‘The Magic of Belle Isle’ Movie Review
There must be balance in the universe and movies such as Rob Reiner’s new film, The Magic of Belle Isle, ensure that balance in the world of cinema. When there are too many flicks about rude teddy bears and male strippers, a very simple, very sweet offering comes along to even things out.
Morgan Freeman plays Monte Wildhorn, a somewhat noteworthy, but wheelchair-bound novelist who has lost his passion for everything. Left to house-sit a lakeside cabin for the summer, Monte reluctantly befriends his next-door neighbor Charlotte (Virginia Madsen) and her three young girls, in particular middle child Finnegan (newcomer Emma Fuhrmann). By mentoring Finnegan and falling for Charlotte in a May-December flirtation, Monte rediscovers that life is worth living.
It’s a very basic plot without too many twists or turns. The girls are both pretty and precocious, the town is full of quirky characters and there’s even an uncooperative dog for laughs. However, there is not, as the title would imply, much in the way of “magic.” Belle Isle is an island in the middle of the lake that Finnegan is desperate to reach by way of a homemade raft, but that journey is anti-climactic to say the least. Maybe thirty seconds of the movie takes place on the titular isle.
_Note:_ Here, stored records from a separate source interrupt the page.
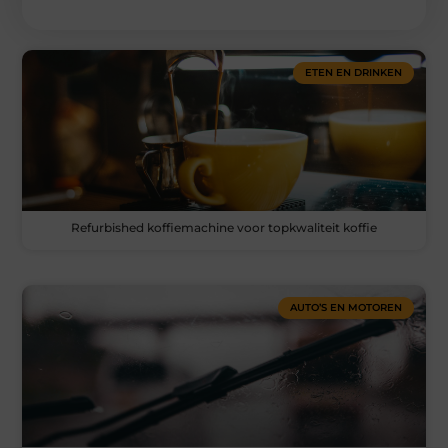
ETEN EN DRINKEN
Refurbished koffiemachine voor topkwaliteit koffie
AUTO’S EN MOTOREN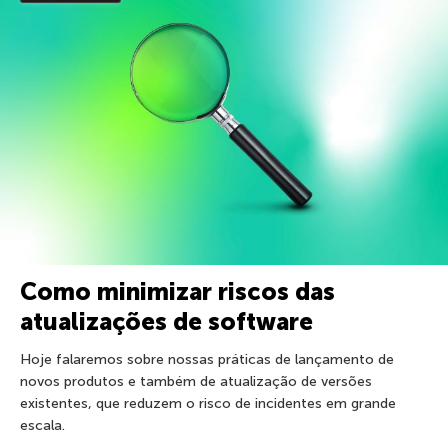
Como minimizar riscos das
atualizações de software
Hoje falaremos sobre nossas práticas de lançamento de
novos produtos e também de atualização de versões
existentes, que reduzem o risco de incidentes em grande
escala.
The highlight of the film is Morgan Freeman’s performance. There is a reason why the man is a film legend; his portrayal of Monte is both comedic and tragic. He makes you believe that an attractive, forty-something mother of three would fall in love with a cranky, disabled man thirty years her senior. The kiss they share could have been uncomfortable, but it wasn’t and a lot of that is because of Freeman’s undefinable appeal.
The term “feel good” was designed for movies like this one, so do not expect much in the way of edge. What you will get in return is a lovely picture of an ideal world where good people get good things in return. It may ring totally true, but it’s a nice escape for a couple of hours.
The Magic of Belle Isle is currently playing nationwide.